A sandy beach is the ideal spot for relaxing in the sun, sipping a cold drink and reading a book.
There are seagulls about, but otherwise it looks like a beautiful but lifeless habitat. Yet look for clues on the surface at low tide and you may find some interesting fellows hiding in wet sand, where they are protected from drying out.
On some beaches you find large worm casts, each about six to ten centimetres from a small circular depression in the sand. The worm cast marks the rear end of a lugworm in its U-shaped burrow, and the depression marks where the head is eating sand.
Collect some sand from this area, digging to about 30 cm depth; now collect another sand sample from an area without lugworms. Put each sand sample into a tall plastic water bottle and add seawater; shake each bottle, then allow the sand to settle.

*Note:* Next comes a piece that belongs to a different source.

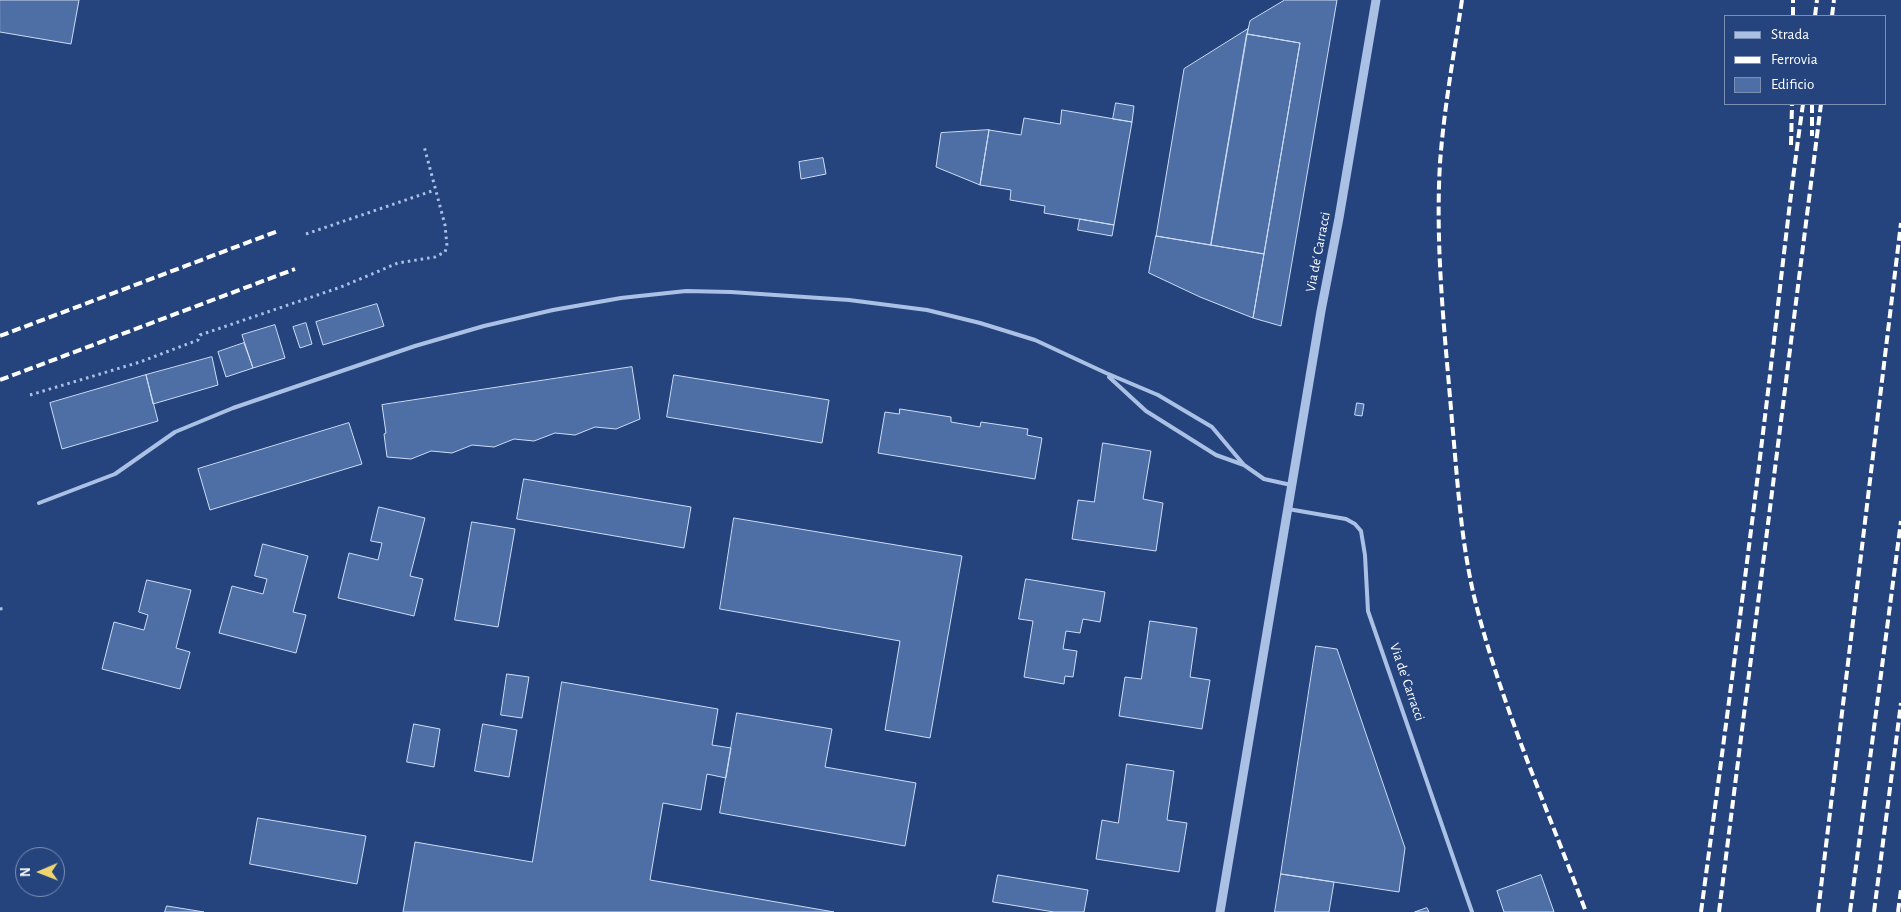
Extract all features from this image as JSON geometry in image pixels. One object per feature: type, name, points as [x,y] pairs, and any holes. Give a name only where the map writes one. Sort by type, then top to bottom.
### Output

You should see layers of sediments arranged according to particle size; the largest sand particles are on the bottom, and light organic matter is at the top. Compare the layers in your 2 bottles. Which bottle contains the most organic matter? Suggest why lugworms are common in one part of the beach, but not in another.
Molluscs such as cockles, tellin and razor shells hide in wet sand; dig in the sand to look for them, or collect their empty shells.
Higher up the beach on the strand line, there is dead seaweed, driftwood and litter. Disturb the seaweed and sand and you may see jumping sandhoppers - small shrimp-like crustaceans that eat rotting seaweed.
Animals in the sand are part of the food web of a sandy shore. Birds, turnstones, rock pipits and sandpipers hunt for sandhoppers on the strand line.
Look for clues that indicate which predators ate the inhabitants of your seashells.
Small round holes in tellin shells were bored by necklace shells - predatory snails that scrape out and eat tellin alive. Cockleshells with large jagged-edged holes were smashed by the stout beaks of oystercatchers. So a sandy beach is not always a lifeless habitat; on the contrary there may be a varied community of animals there, providing food for fish, sea birds, and humans.
Lugworms digest rotting organic matter from dead animals and seaweed, which is mixed with sand and mud. They cannot feed in ‘clean’ sand.